The Hill: Lawyers, Courts See Weaknesses In Defense Of Obama's Healthcare Law
The Obama administration is headed into a Supreme Court case over healthcare reform without a clear answer to significant questions about Congress's power. The Justice Department will file its first brief on the merits of the case Friday — the beginning of a long process that will almost surely culminate in a ruling this summer. The first briefs will focus on the core question of whether it is constitutional to make almost every American buy health insurance (Baker, 1/5).

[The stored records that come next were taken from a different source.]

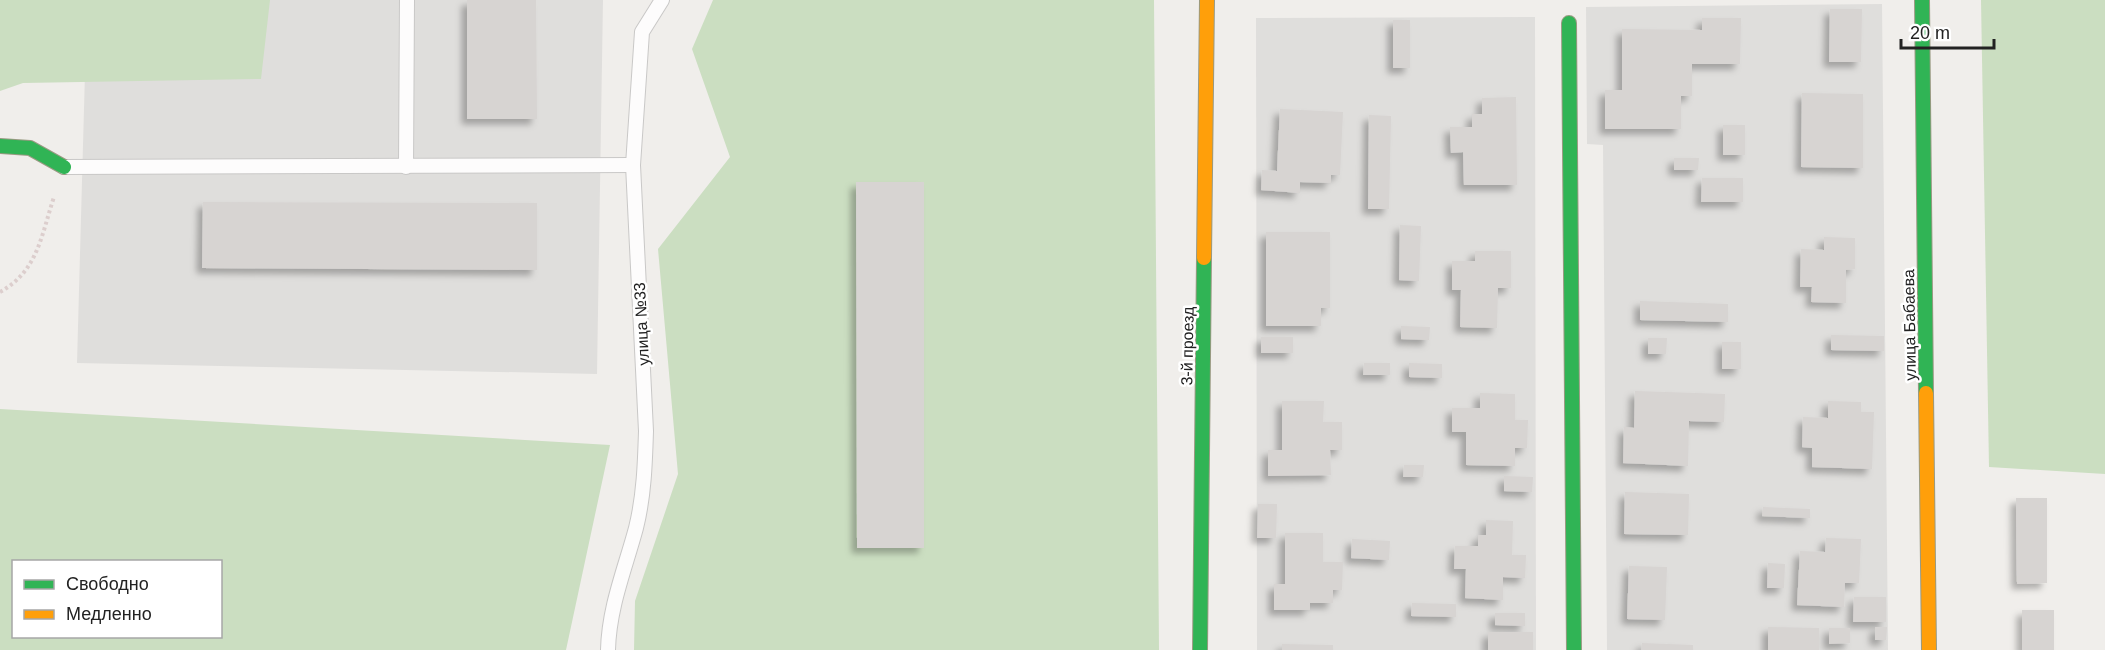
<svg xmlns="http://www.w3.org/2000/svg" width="2105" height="650" viewBox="0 0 2105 650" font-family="Helvetica,sans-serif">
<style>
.residential{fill:#dfdedc}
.forest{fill:#cbdec1;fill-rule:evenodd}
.building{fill:#d7d4d2;filter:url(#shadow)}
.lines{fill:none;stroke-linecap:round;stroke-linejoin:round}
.lane-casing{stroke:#c9c8c7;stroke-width:16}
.fast-casing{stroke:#999a82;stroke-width:16}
.slow-casing{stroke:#999a82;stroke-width:16}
.path{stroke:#dccecd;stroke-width:4;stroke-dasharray:3 3;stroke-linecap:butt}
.lane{stroke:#fdfcfc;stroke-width:14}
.fast{stroke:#30b455;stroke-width:14}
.slow{stroke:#ff9f0a;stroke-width:14}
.labels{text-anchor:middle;stroke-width:5;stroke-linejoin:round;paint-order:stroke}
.street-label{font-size:16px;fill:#222;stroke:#fff}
</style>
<defs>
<filter id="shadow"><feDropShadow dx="-5.5" dy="5.5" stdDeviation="3" flood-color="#0004"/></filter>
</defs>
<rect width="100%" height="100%" fill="#f0eeeb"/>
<g class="residential">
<polygon points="87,0 603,0 597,374 77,363"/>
<polygon points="1882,4 1888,650 1607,650 1603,145 1587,144 1586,7"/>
<polygon points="1535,17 1536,650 1257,650 1256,18"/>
</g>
<g class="forest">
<polygon points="0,0 270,0 261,79 23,83 0,91"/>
<polygon points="713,0 1154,0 1159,650 634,650 635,601 678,474 658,249 730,157 692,49"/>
<polygon points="1981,0 2105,0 2105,474 1989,467"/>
<path d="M 0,409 L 610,445 L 566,650 L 0,650 ZM 14,562 L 220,562 L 220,636 L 14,636 Z"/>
</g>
<g class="building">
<polygon points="467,0 536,0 537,119 467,119"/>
<polygon points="1830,9 1862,9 1861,62 1829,62"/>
<polygon points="1702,18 1741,18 1740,64 1692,64 1692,96 1681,96 1681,129 1605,129 1605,90 1622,90 1622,29 1702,30"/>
<rect x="1393" y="20" width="17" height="48"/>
<polygon points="1802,93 1863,94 1863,168 1801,167"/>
<polygon points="1516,97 1517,185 1464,185 1463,152 1451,153 1450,127 1472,127 1472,114 1482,114 1482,98"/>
<polygon points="1280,109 1343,112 1340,175 1331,175 1331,183 1300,182 1300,193 1261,190 1262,170 1277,171"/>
<polygon points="1369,115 1391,116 1389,209 1368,209"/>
<rect x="1723" y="125" width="22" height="30"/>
<polygon points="1674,158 1699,158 1698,170 1674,170"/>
<polygon points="1702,178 1743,178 1743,202 1701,202"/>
<polygon points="856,182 924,182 924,548 857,548"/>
<polygon points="203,202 537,203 537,270 202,268"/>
<polygon points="1400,225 1421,226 1419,281 1399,280"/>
<polygon points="1266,232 1330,232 1330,308 1321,308 1321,326 1266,326"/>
<polygon points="1824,237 1855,238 1855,269 1846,270 1846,303 1811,302 1812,287 1800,287 1801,249 1824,250"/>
<polygon points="1475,251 1511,251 1511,288 1498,288 1497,328 1460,327 1461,290 1452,290 1452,261 1475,261"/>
<polygon points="1640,301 1728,304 1728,322 1640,320"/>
<polygon points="1401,326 1430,327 1429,340 1401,339"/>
<polygon points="1831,335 1884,336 1884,351 1831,350"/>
<rect x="1261" y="337" width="32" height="16"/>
<polygon points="1648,338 1667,338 1666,354 1648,354"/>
<rect x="1722" y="342" width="19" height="27"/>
<polygon points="1364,363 1390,363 1390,375 1363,375"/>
<polygon points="1409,363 1442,364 1442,378 1409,377"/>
<polygon points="1635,391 1725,394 1724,422 1689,421 1688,466 1623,463 1624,427 1634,428"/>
<polygon points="1480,393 1515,394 1515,420 1528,420 1527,448 1515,448 1515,466 1466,465 1466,432 1452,432 1452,408 1480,408"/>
<polygon points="1282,401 1324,401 1323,422 1342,422 1342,450 1330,450 1331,475 1268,476 1268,450 1282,450"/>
<polygon points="1828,401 1861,402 1861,412 1874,412 1872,469 1812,467 1812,448 1802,447 1803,417 1828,418"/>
<polygon points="1404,465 1424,465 1423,477 1403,477"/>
<polygon points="1504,476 1533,477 1532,492 1504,491"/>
<polygon points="1625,492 1689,494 1688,535 1624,534"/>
<polygon points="2016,498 2047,498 2047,583 2017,584"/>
<polygon points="1258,504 1277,504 1276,538 1257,538"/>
<polygon points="1763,507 1810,509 1810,518 1762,516"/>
<polygon points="1486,520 1513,521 1512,555 1526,555 1525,578 1503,577 1503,600 1465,598 1466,569 1454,569 1455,546 1478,546 1478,535 1486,535"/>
<polygon points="1285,533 1323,533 1323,562 1343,562 1342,590 1333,590 1333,603 1310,603 1310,610 1274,610 1274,584 1285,584"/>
<polygon points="1826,538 1861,539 1859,583 1845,583 1844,607 1797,605 1800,551 1825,552"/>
<polygon points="1352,539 1390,541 1389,560 1351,558"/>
<polygon points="1768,563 1785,564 1784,588 1767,588"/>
<polygon points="1629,566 1667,567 1665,620 1627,619"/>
<polygon points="1854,597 1886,597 1886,622 1853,622"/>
<polygon points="1412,603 1456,604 1456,617 1411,616"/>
<rect x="2022" y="610" width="32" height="40"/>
<polygon points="1495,613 1525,613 1525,626 1495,625"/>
<polygon points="1768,627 1819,628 1819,650 1768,650"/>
<polygon points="1875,627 1887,627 1886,640 1875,640"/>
<polygon points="1829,628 1850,628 1850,643 1829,644"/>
<rect x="1488" y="632" width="45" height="18"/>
<polygon points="1642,643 1693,645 1693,650 1641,650"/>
<polygon points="1282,644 1333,645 1333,650 1282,650"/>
</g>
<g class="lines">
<defs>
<g id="lane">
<polyline points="64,167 633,165"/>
<polyline points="406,167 407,0"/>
<path d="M 608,650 C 609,607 625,569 636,528 C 644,496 645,463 646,431 L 633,165 L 642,32 L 662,0"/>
</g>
<g id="fast">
<polyline points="1922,0 1926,393"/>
<polyline points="1569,23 1574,650"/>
<polyline points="0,146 30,148 64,167"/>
<polyline points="1200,650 1204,258"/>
</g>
<g id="slow">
<polyline points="1204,258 1207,0"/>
<polyline points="1926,393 1929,650"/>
</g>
</defs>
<use href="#lane" class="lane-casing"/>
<use href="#fast" class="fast-casing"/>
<use href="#slow" class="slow-casing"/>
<path class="path" d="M 0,292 C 38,271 41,236 54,197"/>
<use href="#lane" class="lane"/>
<use href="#fast" class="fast"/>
<use href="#slow" class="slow"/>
</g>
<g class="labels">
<g class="street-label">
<text transform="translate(641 324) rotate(-93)" y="6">улица №33</text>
<text transform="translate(1909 325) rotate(-91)" y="6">улица Бабаева</text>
<text transform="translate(1187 346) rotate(-89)" y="6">3-й проезд</text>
</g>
</g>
<rect x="12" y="560" width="210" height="78" fill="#ffffff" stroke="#a7a7a7" stroke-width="1.5"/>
<rect x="24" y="580" width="30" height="9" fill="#30b455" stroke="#a7a7a7" stroke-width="1.5"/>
<text x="66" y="590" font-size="18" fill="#222222">Свободно</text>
<rect x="24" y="610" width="30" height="9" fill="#ff9f0a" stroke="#a7a7a7" stroke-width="1.5"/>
<text x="66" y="620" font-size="18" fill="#222222">Медленно</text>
<path d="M1901 39v9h93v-9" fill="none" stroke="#222222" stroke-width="3"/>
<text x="1910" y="39" font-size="18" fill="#222222" stroke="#ffffff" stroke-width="4.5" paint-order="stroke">20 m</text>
</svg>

Bloomberg: Insurers Profit From Health Law They Fought
Insurance companies spent millions of dollars trying to defeat the U.S. health-care overhaul, saying it would raise costs and disrupt coverage. Instead, profit margins at the companies widened to levels not seen since before the recession, a Bloomberg Government study shows. Insurers led by WellPoint Inc. (WLP), the biggest by membership, recorded their highest combined quarterly net income of the past decade after the law was signed in 2010, said Peter Gosselin, the study author and senior health-care analyst for Bloomberg Government (Frier, 1/5).
On the state level, news outlets report on various issues related to the law's implementation:
Kaiser Health News/Kansas Public Radio: Kansas, Oklahoma Insurers Won't Get A Break On Rebate Rule
Kansas and Oklahoma are the seventh and eighth states to get the thumbs down from the federal government on their requests to phase in new regulations that could result in health insurance rebates to consumers (Thompson, 1/5).
Kaiser Health News: Capsules: 9 States Seek Help For High-Risk Pools
Nine states have asked the federal government for more money to make sure their new high-risk pools that provide health coverage for people with pre-existing conditions don't run out of money before 2014, the Obama administration said Thursday (Galewitz, 1/5).
The Atlanta Journal-Constitution: Waiting Game May Cost Georgia Control
Georgia legislators who oppose the federal health care law face a dilemma: Should they seize an opportunity to put their stamp on a state insurance marketplace prescribed by the law? Or, should they do nothing and hope the law is overturned by the courts? With a presidential election and a Supreme Court decision on the law looming, many influential Georgians are arguing against preparing for the Patient Protection and Affordable Care Act — at least for now (Teegardin and Williams, 1/6).